For five weeks I have been taking four centigrammes of mercury and 35 centigrammes of potassium iodide a day, and I feel very well on it. Soon mercury will be my staple diet. My hair is beginning to grow again … the hair on my arse is sprouting … I’ve got the pox! at last! the real thing! not the contemplible clap, no the ecclesiastical crystalline, not the bourgeois coxcombs or the leguminous cauliflowers – no – no, the great pox, the one which Francis I died of. … I don’t have to worry about catching it any more, and I screw the street whores and trollops, and afterwards I say to them ‘I’ve got the pox’. They are afraid and I just laugh.”

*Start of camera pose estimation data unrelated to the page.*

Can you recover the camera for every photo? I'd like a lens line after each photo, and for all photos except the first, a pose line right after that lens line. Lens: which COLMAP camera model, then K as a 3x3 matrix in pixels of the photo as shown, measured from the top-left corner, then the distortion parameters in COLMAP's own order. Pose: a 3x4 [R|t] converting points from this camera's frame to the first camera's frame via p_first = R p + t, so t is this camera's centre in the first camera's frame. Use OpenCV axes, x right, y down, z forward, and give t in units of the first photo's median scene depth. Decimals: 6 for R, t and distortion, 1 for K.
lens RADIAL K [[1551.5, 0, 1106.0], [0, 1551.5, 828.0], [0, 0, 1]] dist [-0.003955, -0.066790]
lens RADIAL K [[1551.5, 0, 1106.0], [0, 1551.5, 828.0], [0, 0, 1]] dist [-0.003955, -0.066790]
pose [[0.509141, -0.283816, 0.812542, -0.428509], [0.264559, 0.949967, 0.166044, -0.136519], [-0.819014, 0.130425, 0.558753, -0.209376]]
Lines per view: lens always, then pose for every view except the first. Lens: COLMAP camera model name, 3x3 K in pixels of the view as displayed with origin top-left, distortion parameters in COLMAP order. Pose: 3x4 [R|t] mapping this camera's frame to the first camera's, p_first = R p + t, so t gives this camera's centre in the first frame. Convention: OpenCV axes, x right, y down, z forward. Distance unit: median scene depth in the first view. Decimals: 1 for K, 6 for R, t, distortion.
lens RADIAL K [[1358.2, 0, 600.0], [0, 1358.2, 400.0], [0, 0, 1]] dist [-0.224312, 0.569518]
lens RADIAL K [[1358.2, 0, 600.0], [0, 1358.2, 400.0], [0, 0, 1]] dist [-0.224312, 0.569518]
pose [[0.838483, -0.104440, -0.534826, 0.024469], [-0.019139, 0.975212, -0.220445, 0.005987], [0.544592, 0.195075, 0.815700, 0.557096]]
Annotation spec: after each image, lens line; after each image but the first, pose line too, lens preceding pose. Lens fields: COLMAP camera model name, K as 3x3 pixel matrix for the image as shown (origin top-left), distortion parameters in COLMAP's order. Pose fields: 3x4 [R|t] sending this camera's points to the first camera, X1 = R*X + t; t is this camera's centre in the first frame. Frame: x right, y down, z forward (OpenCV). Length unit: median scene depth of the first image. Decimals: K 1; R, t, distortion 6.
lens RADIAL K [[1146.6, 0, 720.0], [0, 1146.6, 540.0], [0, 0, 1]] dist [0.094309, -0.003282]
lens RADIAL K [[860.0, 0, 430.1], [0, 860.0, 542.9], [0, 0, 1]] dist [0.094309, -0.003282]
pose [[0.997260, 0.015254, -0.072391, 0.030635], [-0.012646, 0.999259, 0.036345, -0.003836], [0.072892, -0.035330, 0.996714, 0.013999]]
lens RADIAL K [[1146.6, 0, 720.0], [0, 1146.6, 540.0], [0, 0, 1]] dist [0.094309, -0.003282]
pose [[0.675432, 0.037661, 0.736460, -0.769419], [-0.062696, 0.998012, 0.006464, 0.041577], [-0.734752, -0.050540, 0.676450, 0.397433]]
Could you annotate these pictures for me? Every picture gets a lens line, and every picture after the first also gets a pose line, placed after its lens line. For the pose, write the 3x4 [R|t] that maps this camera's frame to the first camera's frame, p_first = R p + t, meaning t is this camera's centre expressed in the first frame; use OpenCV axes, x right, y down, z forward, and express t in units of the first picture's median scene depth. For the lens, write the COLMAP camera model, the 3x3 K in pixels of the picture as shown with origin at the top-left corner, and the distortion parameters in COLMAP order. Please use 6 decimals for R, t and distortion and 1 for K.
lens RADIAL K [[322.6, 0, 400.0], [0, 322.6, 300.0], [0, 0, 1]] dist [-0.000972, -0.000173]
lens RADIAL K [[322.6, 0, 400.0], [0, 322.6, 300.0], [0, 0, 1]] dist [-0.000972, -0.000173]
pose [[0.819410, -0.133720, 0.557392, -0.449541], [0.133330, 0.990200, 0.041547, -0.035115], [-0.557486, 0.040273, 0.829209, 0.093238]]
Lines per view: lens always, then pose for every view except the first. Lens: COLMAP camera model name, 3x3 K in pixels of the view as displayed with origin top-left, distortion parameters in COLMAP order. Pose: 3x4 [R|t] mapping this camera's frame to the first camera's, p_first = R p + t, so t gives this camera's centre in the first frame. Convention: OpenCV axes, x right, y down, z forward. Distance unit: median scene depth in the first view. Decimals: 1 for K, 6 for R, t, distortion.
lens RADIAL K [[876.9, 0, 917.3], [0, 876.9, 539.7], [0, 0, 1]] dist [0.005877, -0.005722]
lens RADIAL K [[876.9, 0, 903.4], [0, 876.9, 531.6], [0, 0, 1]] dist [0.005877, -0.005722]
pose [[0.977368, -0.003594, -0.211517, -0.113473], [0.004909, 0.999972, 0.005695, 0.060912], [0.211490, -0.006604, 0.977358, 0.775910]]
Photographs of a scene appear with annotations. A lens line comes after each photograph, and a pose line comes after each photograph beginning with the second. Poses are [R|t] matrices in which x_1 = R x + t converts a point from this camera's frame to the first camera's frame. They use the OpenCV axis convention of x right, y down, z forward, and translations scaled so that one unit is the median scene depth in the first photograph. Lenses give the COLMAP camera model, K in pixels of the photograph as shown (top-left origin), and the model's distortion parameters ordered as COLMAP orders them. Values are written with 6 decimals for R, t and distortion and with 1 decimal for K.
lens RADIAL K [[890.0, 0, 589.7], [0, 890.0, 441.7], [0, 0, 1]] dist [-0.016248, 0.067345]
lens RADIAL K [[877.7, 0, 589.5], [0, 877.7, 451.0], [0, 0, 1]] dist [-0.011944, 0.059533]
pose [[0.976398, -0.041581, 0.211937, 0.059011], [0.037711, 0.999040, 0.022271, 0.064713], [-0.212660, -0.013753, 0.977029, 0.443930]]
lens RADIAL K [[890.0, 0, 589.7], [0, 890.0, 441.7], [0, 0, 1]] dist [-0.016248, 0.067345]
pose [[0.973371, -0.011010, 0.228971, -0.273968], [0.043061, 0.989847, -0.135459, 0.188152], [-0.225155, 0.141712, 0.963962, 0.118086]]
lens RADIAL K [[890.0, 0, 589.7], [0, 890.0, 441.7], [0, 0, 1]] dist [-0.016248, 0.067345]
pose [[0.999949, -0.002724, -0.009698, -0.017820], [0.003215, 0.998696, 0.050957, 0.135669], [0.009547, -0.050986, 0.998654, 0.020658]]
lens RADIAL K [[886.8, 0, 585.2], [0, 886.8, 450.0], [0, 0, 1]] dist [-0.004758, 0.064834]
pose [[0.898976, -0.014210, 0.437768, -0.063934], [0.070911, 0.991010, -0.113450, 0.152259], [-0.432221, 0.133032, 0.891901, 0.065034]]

It’s a reminder of the hatred many men through the ages have felt for women. (Sorry to be depressing; got a cold and feeling rather miserable!)

From C. Quetel (Trans. J. Braddock and B. Pike) History of Syphilis, The John Hopkins University Press, Baltimore, 1990, p. 129-30.)

You might think it is odd reading material (academic remainders again), but although my Camden Historical Society book on Leather Lane (on which I live – London EC1) manages not to mention it, the lane was best known from the 17th to the 19th century for its mercury baths, run, at the time the infamous John Wilmot, Second Earl of Rochester, was treated there, by one Madam Fourcard. (That’s from C. Goldsworthy, The Satyr, Weidenfeld & Nicolson, London, 2001, p. 129 – a not very good biography.)

Miscellaneous

Check your forehead

From the only edition of the Lady’s Journal (October 1693):

“Women may apply themselves to the Liberal Arts and Sciences. … Their Forehead is generally high, rais’d and broad, which is the usual token of an ingenious and inventive person.”

Time to look in the mirror ….

from, R. Iliffe and F. Wilmouth, “Astronomy and the domestic sphere: Margaret Flamsteed and Caroline Herschel as Assistant-Astronomers,’ in Women, Science and Medicine 1500-1700: Mothers and Sisters of the Royal Society (L. and S. Hutton ed), Sutton, 1997, p. 242.